Question

Write the 4 laws of photoelectric effect

Answer 1

The four laws of photoelectric effect mention about the Intensity dependence of photocurrent, Its frequency dependence, Energy relation and the instantaneous nature of photoelectric emission. Recall the observations of photoelectric effect experiments.

Complete step by step answer:
It was observed that If we shine a light on a metal surface, electrons were ejected from the surface and this phenomenon was called the photoelectric effect. The wave theory of light could not explain the phenomenon completely and a new photon model of light was introduced. The laws of photoelectric effect were made by Albert Einstein and they are :

1. Electromagnetic radiations transfer their energy in discrete units, each of energy $h\nu$. To remove an electron from the metal, some minimum amount of energy called the work function ${W_0}$ has to be supplied to the metal. If the energy of incident photons are greater ${W_0}$, electrons are ejected. The extra energy goes to the electrons as their kinetic energy.
$h\nu = {W_0} + KE$

2. There exists a characteristic threshold frequency, corresponding to the work function of the metal. Light below this frequency cannot transfer the required energy and hence cannot exhibit photoelectric effect.
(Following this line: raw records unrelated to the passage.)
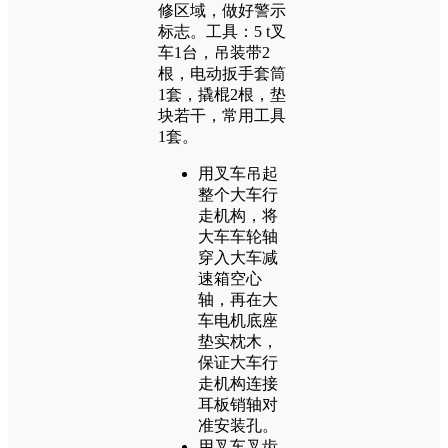
修区域，做好警示
标志。工具：5 t叉
车1台，吊装带2
根，电动扳手套筒
1套，撬棍2根，垫
块若干，常用工具
1套。
用叉车吊起
整个大车行
走机构，将
大车车轮轴
穿入大车减
速箱空心
轴，再在大
车电机底座
垫实枕木，
保证大车行
走机构连接
耳板销轴对
准安装孔。
用叉车叉齿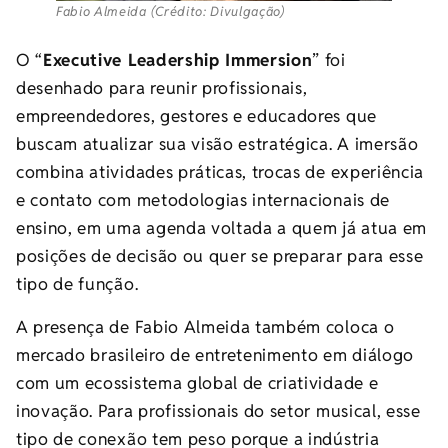
Fabio Almeida (Crédito: Divulgação)
O “
Executive Leadership Immersion
” foi
desenhado para reunir profissionais,
empreendedores, gestores e educadores que
buscam atualizar sua visão estratégica. A imersão
combina atividades práticas, trocas de experiência
e contato com metodologias internacionais de
ensino, em uma agenda voltada a quem já atua em
posições de decisão ou quer se preparar para esse
tipo de função.
A presença de Fabio Almeida também coloca o
mercado brasileiro de entretenimento em diálogo
com um ecossistema global de criatividade e
inovação. Para profissionais do setor musical, esse
tipo de conexão tem peso porque a indústria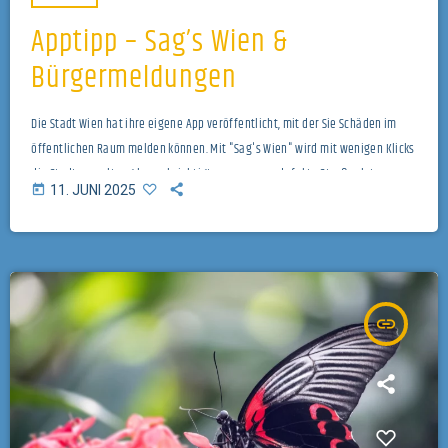
Apptipp – Sag’s Wien &
Bürgermeldungen
Die Stadt Wien hat ihre eigene App veröffentlicht, mit der Sie Schäden im
öffentlichen Raum melden können. Mit "Sag's Wien" wird mit wenigen Klicks
die Stadtverwaltung benachrichtigt, wenn es um defekte Straßenlaternen,
today
11. JUNI 2025
Schäden an Kinderspielplätzen oder ähnliches geht. Für ausgewählte
Gemeinden außerhalb von Wien gibt es dafür die App "Bürgermeldungen".
"Sag's Wien" können Sie hier downloaden, "Bürgermeldungen" hier.
Titelbild von Mircea Iancu auf Pixabay
insert_link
3. The intensity of a light beam is decided by the number of photons falling over a given area of the metal. Since more photons can interact with more electrons, The photo-current is proportional to the Intensity of light falling given that the frequency of the radiation is above threshold frequency.

4. The photoelectric emission is almost instantaneous since each photon transfers its energy completely to a single electron.

Note: The wave theory of light could not explain the phenomenon because in a wave picture, the energy of a wave is dependent on intensity. But here, emission occurred only above a certain frequency no matter how high the intensity is. It could also not explain why the emissions were instantaneous as it would take a significant time for the small portion of wave front that interacts with an electron to transfer the required energy.